RECORDS SHOWN:
● ● ● ● ● ● ●

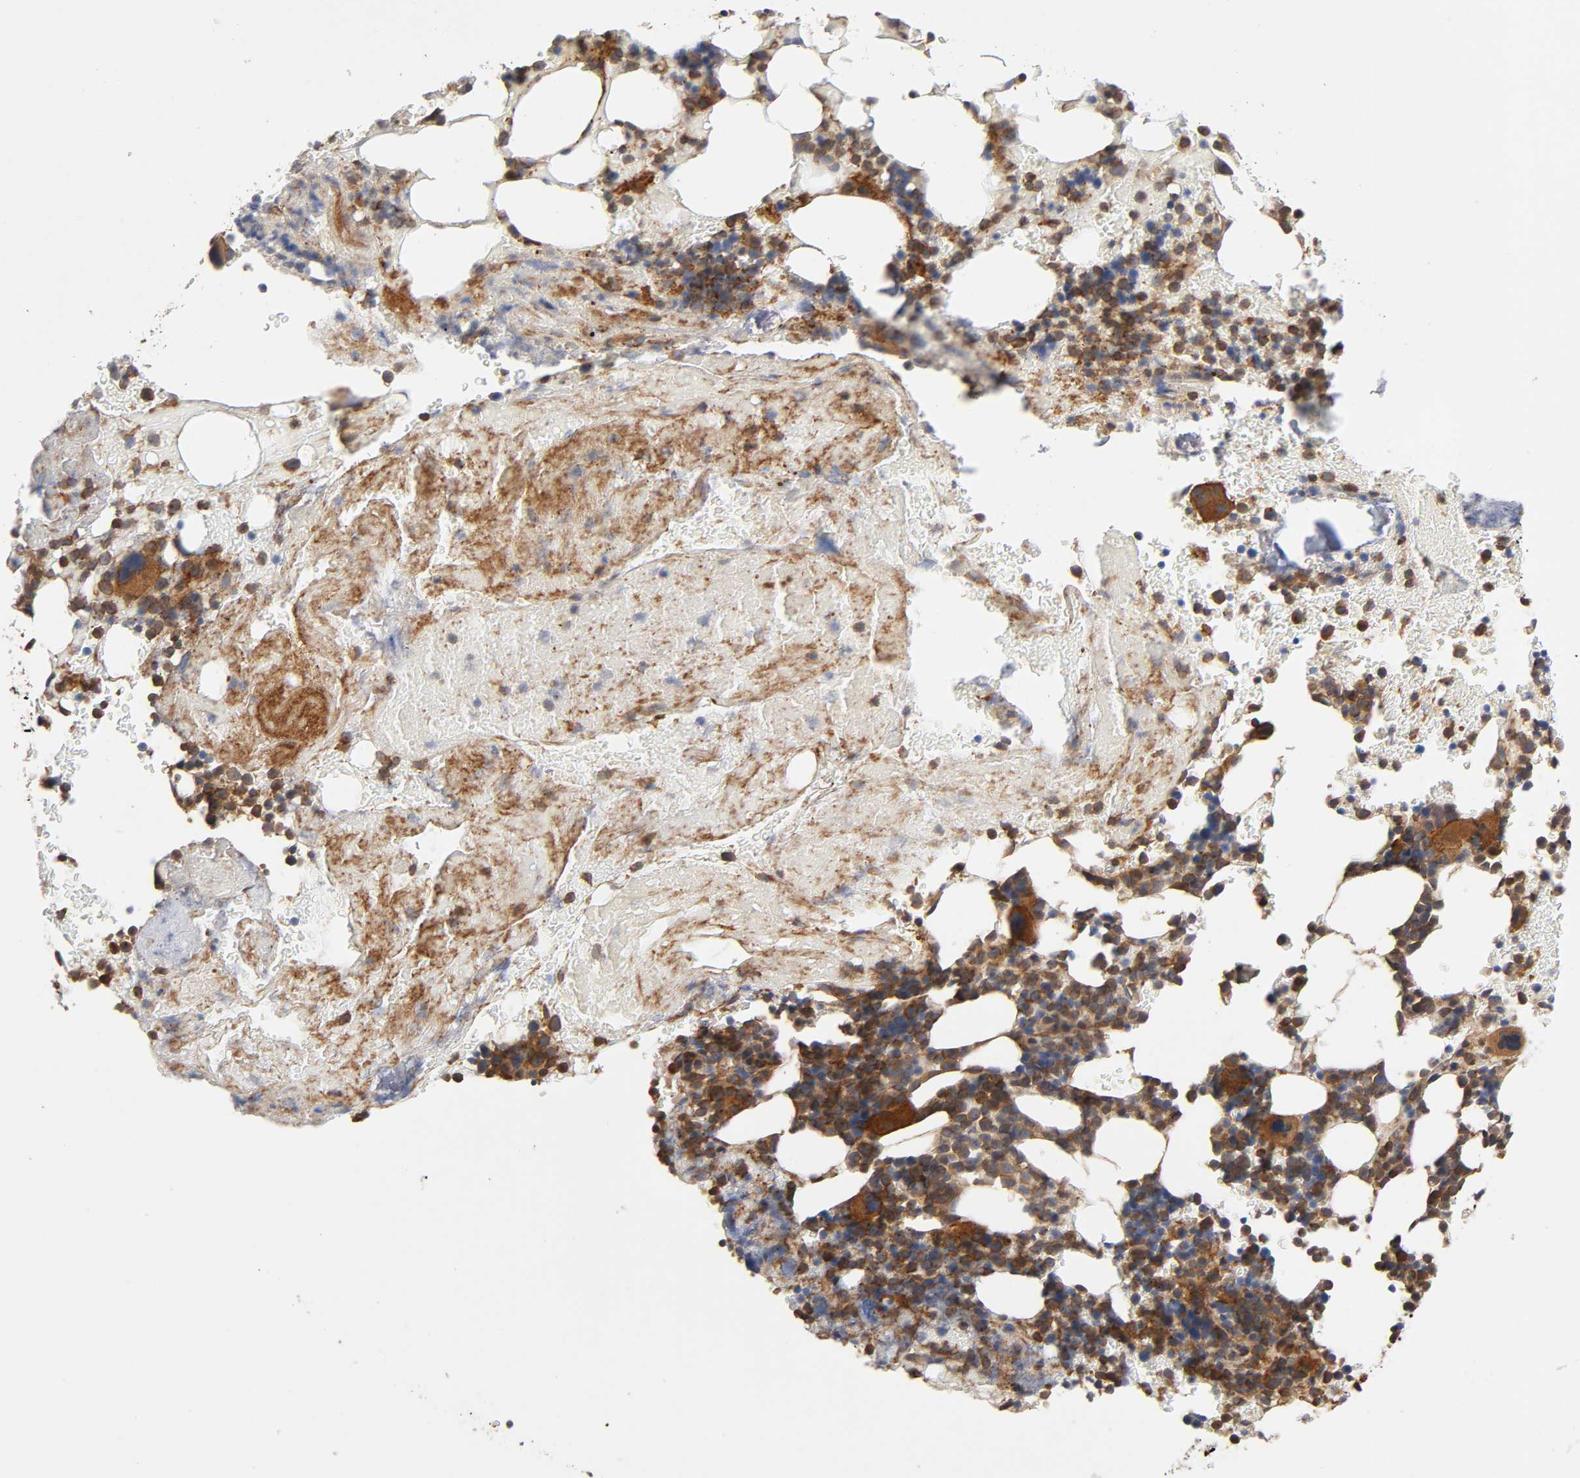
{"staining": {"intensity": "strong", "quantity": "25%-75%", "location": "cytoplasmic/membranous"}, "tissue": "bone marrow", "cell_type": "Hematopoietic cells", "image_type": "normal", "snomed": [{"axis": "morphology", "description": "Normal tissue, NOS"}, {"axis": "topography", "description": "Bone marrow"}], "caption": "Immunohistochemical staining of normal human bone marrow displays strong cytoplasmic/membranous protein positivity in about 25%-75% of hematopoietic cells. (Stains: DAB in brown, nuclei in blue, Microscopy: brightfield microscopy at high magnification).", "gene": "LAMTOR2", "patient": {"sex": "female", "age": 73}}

● ● ● ● ● ● ●

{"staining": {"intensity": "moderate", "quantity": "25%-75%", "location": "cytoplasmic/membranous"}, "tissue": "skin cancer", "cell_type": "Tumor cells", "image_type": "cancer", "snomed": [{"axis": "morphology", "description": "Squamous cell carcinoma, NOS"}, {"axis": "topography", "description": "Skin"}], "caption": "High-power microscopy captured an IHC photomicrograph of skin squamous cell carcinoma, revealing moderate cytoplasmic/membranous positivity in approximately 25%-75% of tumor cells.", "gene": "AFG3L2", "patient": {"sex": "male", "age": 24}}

● ● ● ● ● ● ●

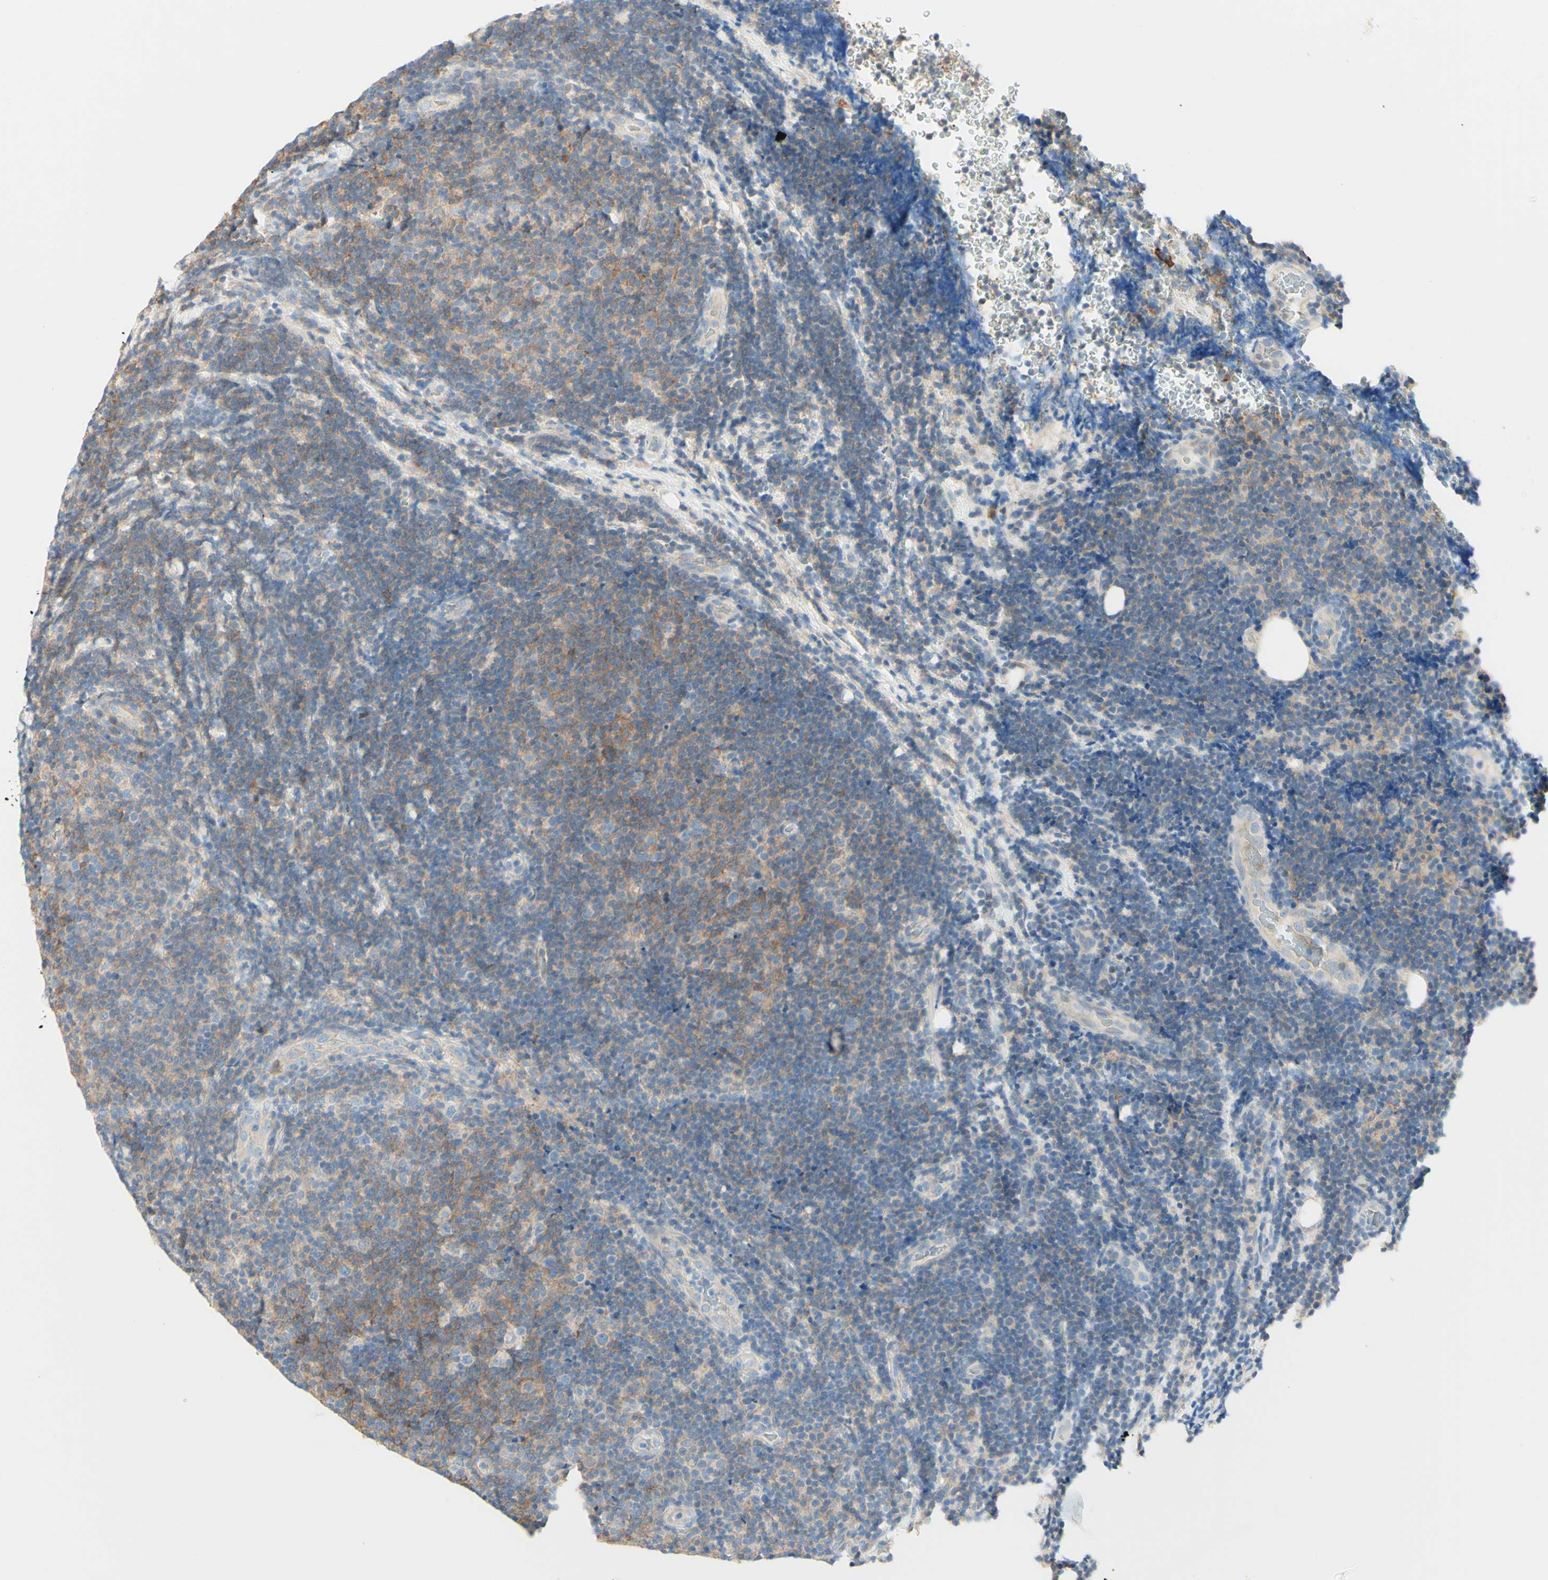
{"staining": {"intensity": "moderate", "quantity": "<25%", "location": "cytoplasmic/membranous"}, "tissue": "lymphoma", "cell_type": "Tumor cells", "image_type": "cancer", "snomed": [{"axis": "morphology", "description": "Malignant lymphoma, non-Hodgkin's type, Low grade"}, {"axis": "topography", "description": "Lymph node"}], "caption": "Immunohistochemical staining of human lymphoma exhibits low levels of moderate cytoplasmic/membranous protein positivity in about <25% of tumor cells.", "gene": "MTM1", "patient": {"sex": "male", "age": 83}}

● ● ● ● ● ● ●

WHAT THE TASK ASKS:
Find the lines above holding the word "protein" and show them.

WRITTEN RESPONSE:
{"staining": {"intensity": "strong", "quantity": "25%-75%", "location": "cytoplasmic/membranous"}, "tissue": "bone marrow", "cell_type": "Hematopoietic cells", "image_type": "normal", "snomed": [{"axis": "morphology", "description": "Normal tissue, NOS"}, {"axis": "topography", "description": "Bone marrow"}], "caption": "Immunohistochemical staining of normal human bone marrow displays strong cytoplasmic/membranous protein positivity in about 25%-75% of hematopoietic cells. (Stains: DAB in brown, nuclei in blue, Microscopy: brightfield microscopy at high magnification).", "gene": "LAMTOR2", "patient": {"sex": "female", "age": 73}}
{"staining": {"intensity": "moderate", "quantity": "<25%", "location": "cytoplasmic/membranous"}, "tissue": "lymphoma", "cell_type": "Tumor cells", "image_type": "cancer", "snomed": [{"axis": "morphology", "description": "Malignant lymphoma, non-Hodgkin's type, Low grade"}, {"axis": "topography", "description": "Lymph node"}], "caption": "Immunohistochemical staining of human lymphoma exhibits low levels of moderate cytoplasmic/membranous protein positivity in about <25% of tumor cells.", "gene": "MTM1", "patient": {"sex": "male", "age": 83}}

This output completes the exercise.